Amal Clooney dodaje do śniadań mało popularny w Europie produkt. Obniża cholesterol i reguluje cukier
Mając w domu prywatnego kucharza, co "przydarzyło" się państwu Clooneyom, można sobie pozwolić na nie byle jakie posiłki. Patrząc na zadbane fizjonomie jednej z "power copule" Hollywood można zakładać, że George i jego żona Amal mogą liczyć na wsparcie szefa kuchni w kwestii zbilansowanych posiłków. 47-letnia żona aktora ma godną pozazdroszczenia figurę, którą zawdzięcza między innymi serwowanym w jej domu posiłkom.

Amal Clooney do śniadań dodaje wodorosty
W rozmowie z magazynem "Vogue" Amal Clooney zdradziła, że dba o regularne i pełnowartościowe posiłki, pamięta też zawsze o porządnym śniadaniu. Prawniczka wyznała przy okazji, że jej ulubionym dodatkiem do śniadań są... wodorosty. Amal docenia wartości odżywcze codziennego składnika diety kuchni azjatyckiej i regularnie wprowadza je do swego jadłospisu.
A co na taki wybór mają do powiedzenia eksperci? W rozmowie z magazynem "HELLO!" dietetyczka Joanna Lyall podkreśliła, że dodawania wodorostów do potraw, również na śniadanie, to dobry wybór. "Są bogate w jod, zawierają minerały, mają też w składzie tak bardzo potrzebny jelitom błonnik" - zauważyła ekspertka. - "Są lekkie, bogate w składniki odżywcze i dodają potrawom naturalnego smaku umami, który sprawia, że po ich zjedzeniu nie mamy już ochoty na podjadanie" - mówi dietetyczka.
Rzeczywiście, wodorosty w różnej postaci zawierają bardzo dużo jodu (na przykład nori dostarcza około 37 mcg jodu na arkusz, a kombu aż 2523 mcg na gram), mają witaminy A, C, E, K oraz z grupy B (w tym B12), które wspomagają odporność, zdrowie skóry i układu nerwowego).

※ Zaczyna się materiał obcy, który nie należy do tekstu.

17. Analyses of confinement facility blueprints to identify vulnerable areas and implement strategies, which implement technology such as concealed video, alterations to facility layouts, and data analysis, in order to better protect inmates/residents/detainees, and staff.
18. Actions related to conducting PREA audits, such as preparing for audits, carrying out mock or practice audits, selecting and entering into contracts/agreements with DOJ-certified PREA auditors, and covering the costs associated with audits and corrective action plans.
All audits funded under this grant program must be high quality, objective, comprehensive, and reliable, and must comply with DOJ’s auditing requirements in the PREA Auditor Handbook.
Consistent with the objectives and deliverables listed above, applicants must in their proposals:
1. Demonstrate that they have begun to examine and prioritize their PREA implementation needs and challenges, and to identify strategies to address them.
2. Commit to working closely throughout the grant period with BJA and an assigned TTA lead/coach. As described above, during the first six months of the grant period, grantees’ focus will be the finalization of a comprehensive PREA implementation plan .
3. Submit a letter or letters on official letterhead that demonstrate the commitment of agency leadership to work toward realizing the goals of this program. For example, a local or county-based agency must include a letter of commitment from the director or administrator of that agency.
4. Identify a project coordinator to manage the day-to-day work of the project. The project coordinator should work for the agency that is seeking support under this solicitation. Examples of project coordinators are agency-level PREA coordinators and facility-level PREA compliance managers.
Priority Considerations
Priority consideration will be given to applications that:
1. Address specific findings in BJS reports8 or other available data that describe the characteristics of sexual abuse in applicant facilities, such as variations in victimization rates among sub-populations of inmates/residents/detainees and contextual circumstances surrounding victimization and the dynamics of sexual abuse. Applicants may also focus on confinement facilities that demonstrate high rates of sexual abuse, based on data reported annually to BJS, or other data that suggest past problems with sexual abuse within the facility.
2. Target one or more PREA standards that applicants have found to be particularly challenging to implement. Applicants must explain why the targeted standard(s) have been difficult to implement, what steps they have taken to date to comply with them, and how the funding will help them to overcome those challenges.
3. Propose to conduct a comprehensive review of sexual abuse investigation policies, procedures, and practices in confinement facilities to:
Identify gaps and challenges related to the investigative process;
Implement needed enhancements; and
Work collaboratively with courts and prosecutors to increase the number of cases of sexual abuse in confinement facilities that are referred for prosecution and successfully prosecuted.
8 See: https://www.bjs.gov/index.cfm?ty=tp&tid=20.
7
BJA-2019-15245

Są bogate w wapń, magnez, żelazo, cynk i potas, a także mangan i brom. Niektóre algi (jak spirulina) zawierają też dużo białka oraz wspomagającego trawienie i zdrowie jelit błonnika.
Zobacz też: Koleżanka zdradziła, jak Nicole Kidman dba o figurę. "Musisz trzymać nogę w górze przez jakieś 12 lat!"
Działanie prozdrowotne alg morskich
Algi morskie mają działanie przeciwzapalne i antyoksydacyjne - mogą być więc wsparciem w stanach zapalnych organizmu. Działają też przeciwwirusowo, przeciwbakteryjnie i przeciwgrzybiczo - pomagają w leczeniu infekcji i stanów zapalnych, np. pochodzenia reumatycznego, łuszczycy czy osteoporozy. Wodorosty wspierają też układ odpornościowy, pomagają regulować poziom cholesterolu i cukru we krwi. Spożywane regularnie mogą obniżać poziom "złego" cholesterolu LDL i wspomagać kontrolę glikemii.
Jednocześnie trzeba jednak pamiętać, że ponieważ zawierają dużo jodu, osoby z problemami tarczycy powinny spożywać wodorosty z umiarem i tylko po konsultacji z lekarzem. Nie bez znaczenia jest też fakt, że algi mogą kumulować metale ciężkie, dlatego ważne, by wybierać produkty z zaufanych źródeł.
Jak wprowadzić algi morskie do diety?
Wodorosty można spożywać w różnej formie. Nori możemy użyć jako bazy nie tylko do sushi, ale i innych wrapów - możemy w nie zawinąć kawałki jajka, awokado, ogórka i innych ulubionych produktów - w ten sposób uzyskamy pyszne, sycące mini wrapy. Kawałki wodorostów (wakame, kombu) możemy tez dodawać do sałatek, smoothie i zup. Możemy też nimi wzbogacić jajecznicę lub owsiankę.
Dietetyczka Joanna Lyall podsunęła też w rozmowie z "HALLO!" pomysły dla wegan - jajecznicę z tofu z dodatkiem alg oraz pikantną owsiankę z algami, olejem sezamowym i sosem sojowym.
Spirulinę i chlorellę, które są dostępne w formie proszku albo tabletek, możemy dodawać do jogurtów, owsianek i koktajli.